Bir iş üretirken hangi kaynaklardan beslenir, nelerden ilham alırsınız? Rüyalarınızın işlerinizde etkisi olur mu?
Hayallerim işimi besliyor. Dans benim için bedenimi kullanarak daha iyi bir dünyayı hedefleyebileceğim bir araç. Yaratıcı süreçlerimde bana en çok ilham veren şeyin hayat olduğunu düşünüyorum. Çağdaş toplumun karşılaştığı dönüşümler, dayatmalar ve zorluklar araştırma süreçlerimi doğrudan etkiliyor. Böylece, hafızamla, kendimi içinde bulduğum zaman ve mekânla bağlantılı beden işleri geliştirmek bir çeşit “direnç bedeni” kazandırıyor. Her gösterinin kendine ait özel bir bağlamı oluyor. Bu nedenle benim için dans hayal etmek, kavranabilir, duyarlı, anlaşılır ve halkla paylaşılabilir bir dil geliştirmek demek.
Sanatınızı etkilediğini düşündüğünüz biri veya bir sanatçı var mı, varsa kim?
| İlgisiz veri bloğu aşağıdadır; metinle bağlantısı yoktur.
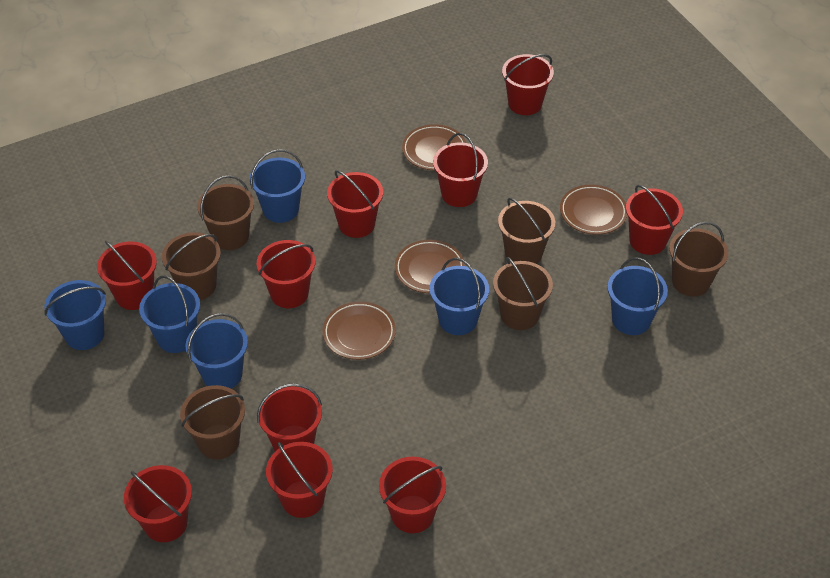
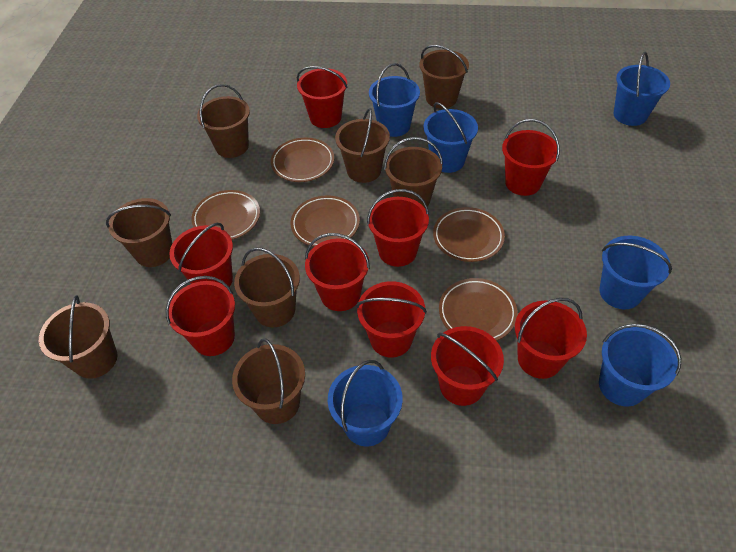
brown bucket: [162,232,221,300] [180,385,245,459] [197,175,254,250] [493,257,553,330] [498,198,555,264] [669,222,728,297] = 6 -> [39,295,117,379] [106,198,172,267] [197,84,250,158] [232,338,305,424] [234,248,300,327] [335,108,390,183] [384,137,443,208] [420,45,469,109] = 8
brown plate: [323,301,396,360] [395,240,465,293] [402,124,466,170] [560,185,627,235] = 4 -> [191,190,260,240] [271,138,334,182] [291,195,360,247] [433,207,505,262] [439,278,517,341] = 5
red bucket: [97,241,157,310] [124,465,192,542] [257,240,315,308] [257,383,322,451] [266,442,333,518] [327,170,383,238] [379,457,446,533] [433,133,488,207] [502,54,554,115] [626,185,683,255] = 10 -> [166,276,235,356] [169,223,233,287] [297,66,348,128] [305,233,370,311] [356,281,427,357] [367,189,429,267] [431,326,504,406] [502,119,560,196] [515,298,587,379] = 9

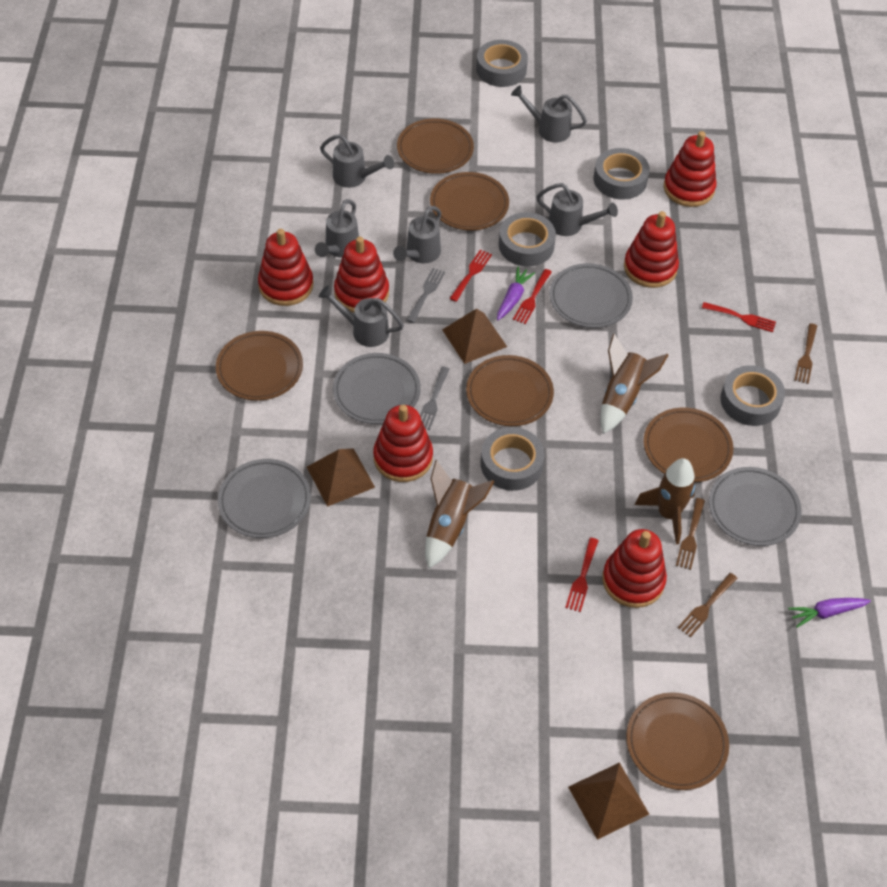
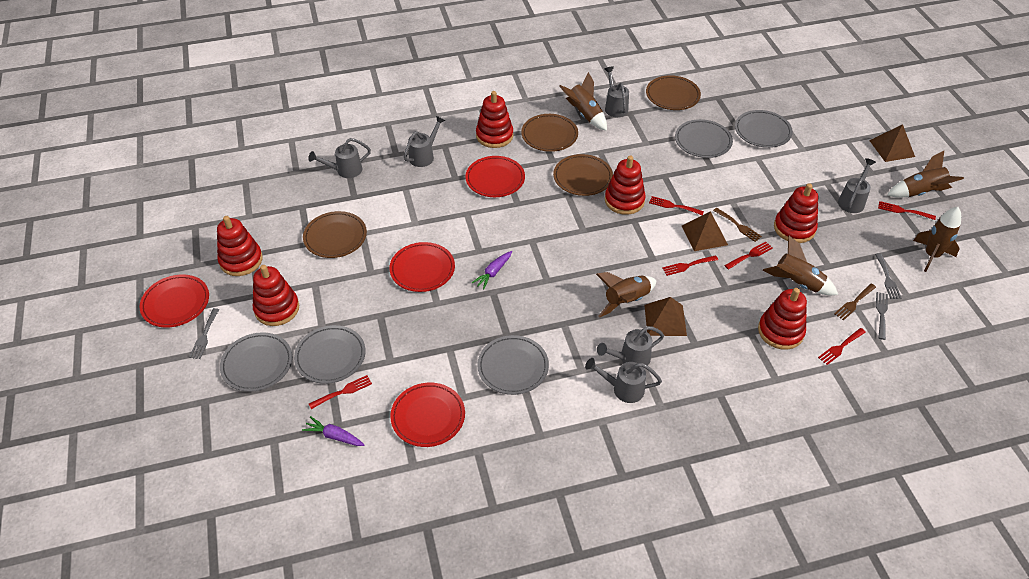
brown fork: [676,498,705,570] [678,573,737,638] [794,323,817,384] = 3 -> [713,208,762,242] [834,284,876,321] = 2
brown plate: [216,331,303,401] [397,118,474,174] [430,172,509,230] [466,355,554,426] [626,692,729,790] [643,408,733,482] = 6 -> [303,211,367,258] [521,114,578,152] [553,154,613,196] [646,75,701,110] = 4
brown rocket: [425,460,494,569] [600,334,668,434] [635,458,696,545] = 3 -> [559,72,607,131] [596,272,657,318] [763,236,838,295] [887,151,964,198] [913,207,961,272] = 5
grey fork: [407,268,445,323] [420,367,450,430] = 2 -> [189,308,219,359] [875,253,902,299] [876,292,888,340] = 3
grey plate: [218,459,311,538] [333,353,421,424] [549,263,633,328] [709,467,801,546] = 4 -> [220,332,292,392] [294,325,366,384] [477,335,549,395] [675,119,733,158] [735,110,793,148] = 5
grey tape: [476,40,528,87] [481,427,545,491] [499,212,556,267] [594,148,650,200] [720,365,785,426] = 5 -> none = 0
red fork: [449,249,492,302] [513,269,552,324] [565,537,599,612] [702,302,776,332] = 4 -> [309,375,372,409] [649,196,704,215] [662,255,718,276] [724,242,773,269] [818,328,866,365] [878,201,936,220] = 6
red plate: none = 0 -> [140,274,209,328] [389,242,455,292] [390,383,465,447] [465,156,525,197] = 4

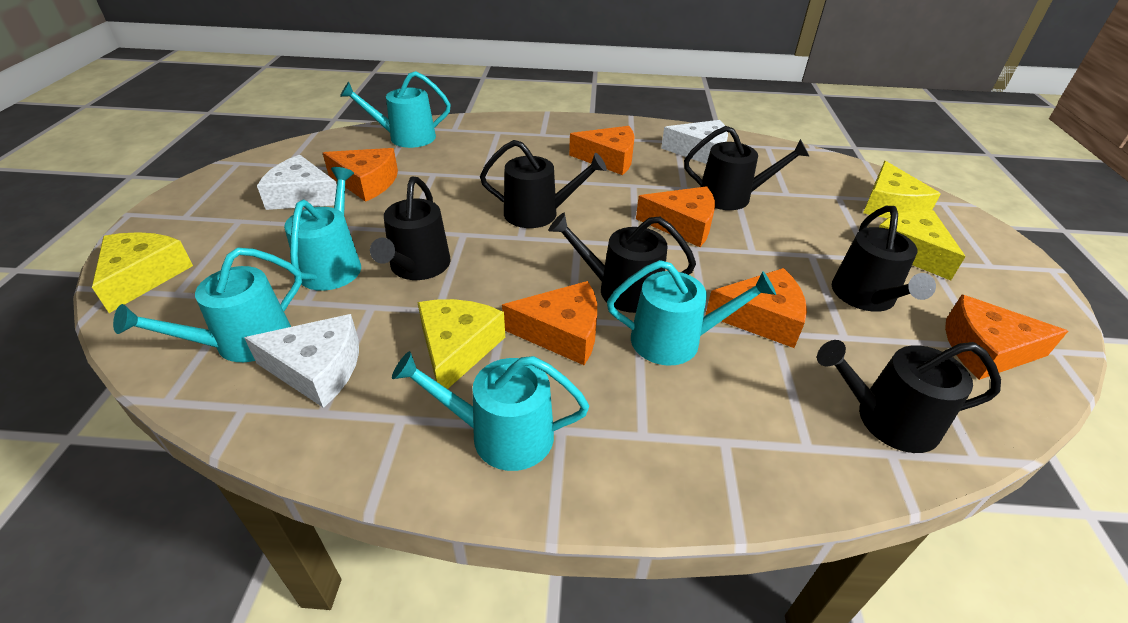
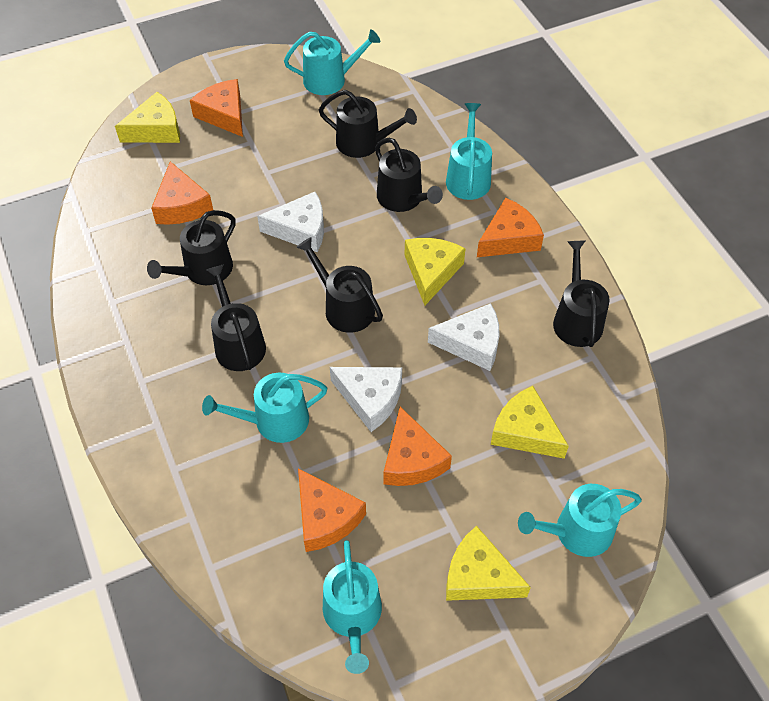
orange cheese: [323,148,398,202] [502,281,597,365] [569,126,635,175] [636,186,715,247] [705,268,807,348] [945,295,1068,380] = 6 -> [151,161,213,225] [190,79,243,137] [298,469,366,552] [384,407,452,486] [477,198,544,257] = 5

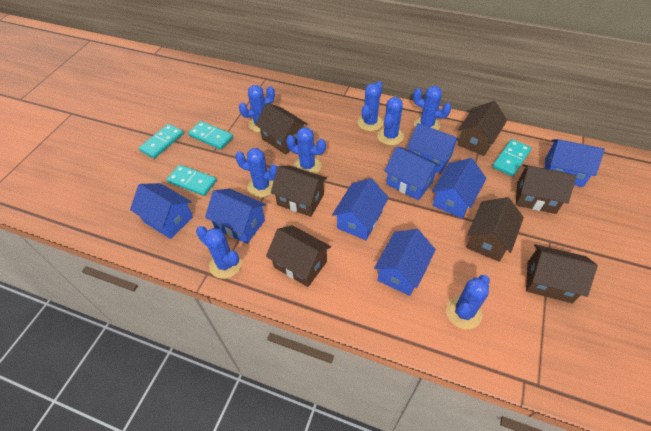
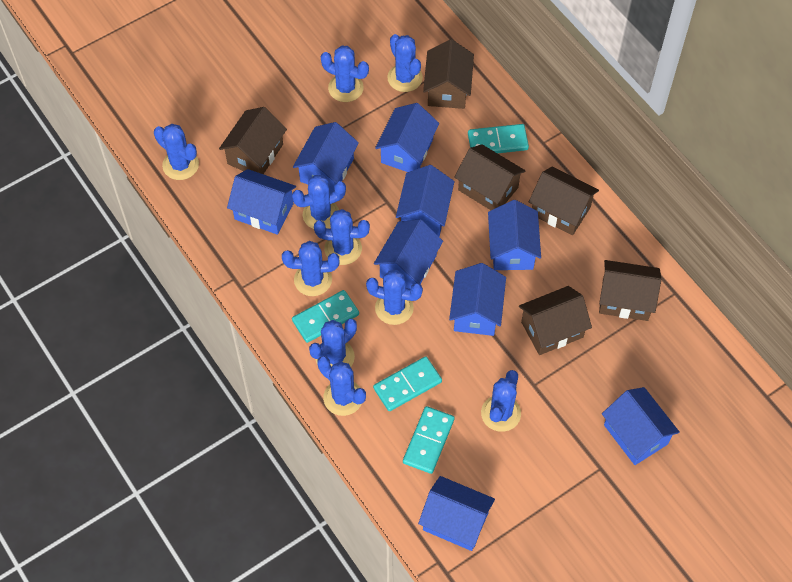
blue cactus: [196,226,242,279] [235,148,278,198] [239,85,275,133] [286,127,326,174] [358,81,383,131] [377,97,404,145] [413,86,452,130] [446,275,490,329] = 8 -> [154,124,199,180] [282,241,339,296] [292,175,346,229] [309,319,357,367] [314,209,370,265] [317,356,366,416] [321,46,369,102] [366,270,423,325] [387,34,423,92] [481,370,521,432] = 10
blue house: [130,183,193,239] [205,189,266,244] [332,178,389,240] [374,229,436,296] [384,146,441,201] [407,123,460,174] [432,158,487,218] [545,139,605,187] = 8 -> [227,169,296,235] [293,122,359,192] [374,219,443,289] [375,103,439,172] [396,165,454,237] [418,476,495,551] [449,263,506,336] [488,200,541,270] [602,387,680,465] = 9
brown house: [255,103,307,155] [266,225,331,287] [271,165,327,217] [458,101,507,156] [466,197,524,262] [516,164,576,214] [526,244,598,304] = 7 -> [219,107,287,174] [423,39,474,109] [454,144,525,210] [519,286,592,355] [529,167,599,236] [599,260,661,321] = 6

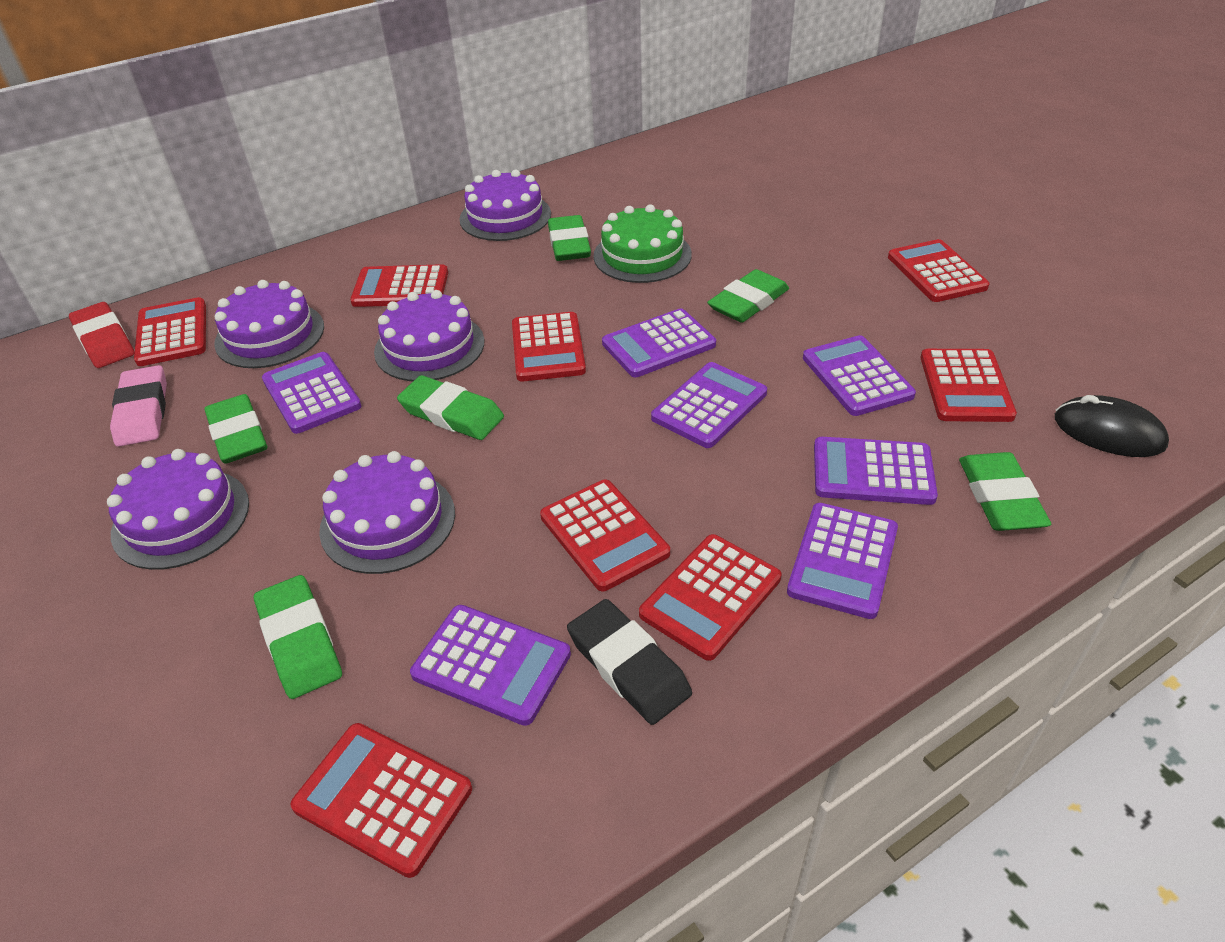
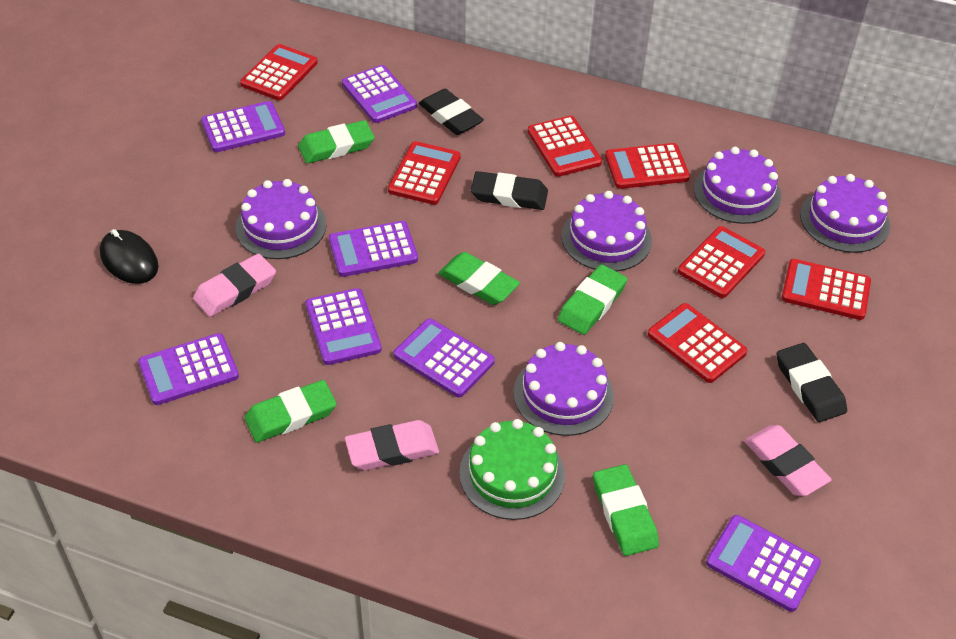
black eraser: [567,599,692,725] = 1 -> [419,89,484,135] [471,171,548,210] [777,343,847,422] = 3
green eraser: [204,394,267,464] [254,575,342,699] [397,375,504,440] [548,215,591,261] [707,269,789,323] [959,452,1051,531] = 6 -> [244,380,337,443] [298,120,375,164] [438,252,520,305] [558,264,627,335] [593,464,659,556] = 5
pink eraser: [110,365,167,447] = 1 -> [193,253,276,317] [345,420,439,470] [744,425,832,496] = 3
red calculator: [134,297,206,366] [291,723,472,878] [350,264,448,307] [512,312,586,382] [540,480,670,591] [639,534,781,661] [888,239,989,302] [921,349,1017,422] = 8 -> [240,44,318,100] [388,141,461,205] [528,116,602,177] [605,143,690,189] [648,303,747,383] [678,226,765,298] [782,259,871,320] = 7
red eraser: [69,302,134,368] = 1 -> none = 0

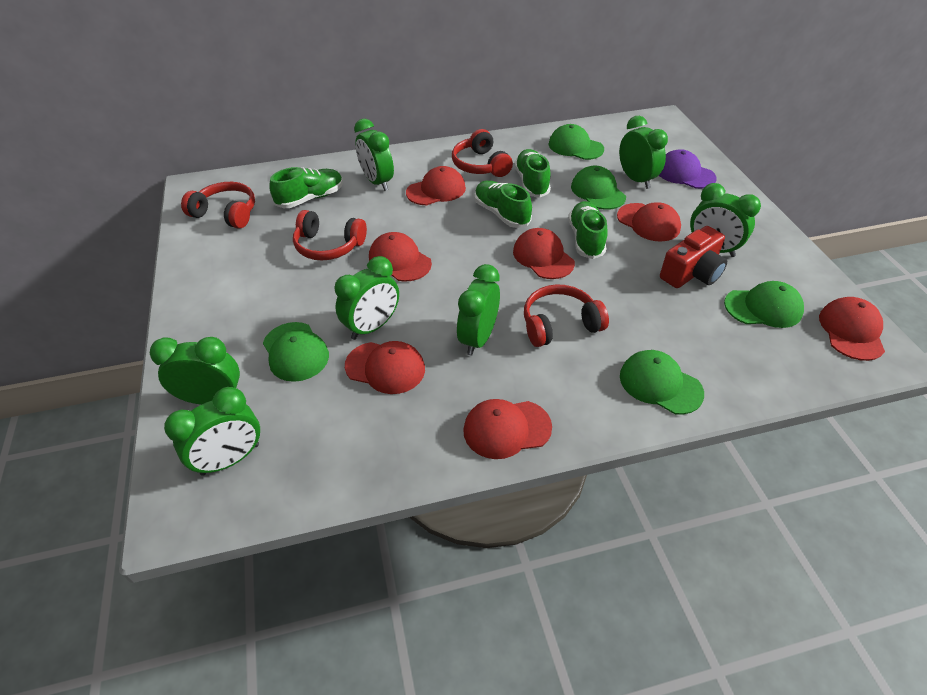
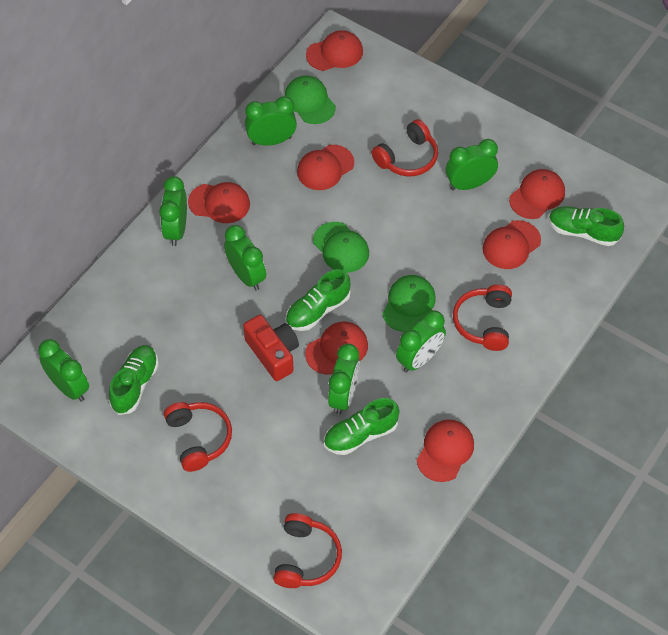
green cap: [263,322,329,382] [548,124,604,160] [571,166,626,210] [620,350,704,415] [724,281,804,328] = 5 -> [285,76,336,124] [313,222,369,273] [382,275,436,332] = 3
purple cap: [659,149,717,189] = 1 -> none = 0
Evet, birkaç sanatçı sanatsal çalışmalarımı etkiledi. Öncelikle, çocukluğumdan profesyonel eğitimime kadar sahip olduğum öğretmenlerim. Daha sonra çokça çalıştığım ve her gün bana ilham veren iki koreograf: dansın bir dil olarak büyüklüğüne şahit olduğum Dans Tiyatrosu ile Pina Bausch ve beden araştırmamı doğrudan etkileyen Ohad Naharin.
Söyleşinin devamını okumak için
tıklayın.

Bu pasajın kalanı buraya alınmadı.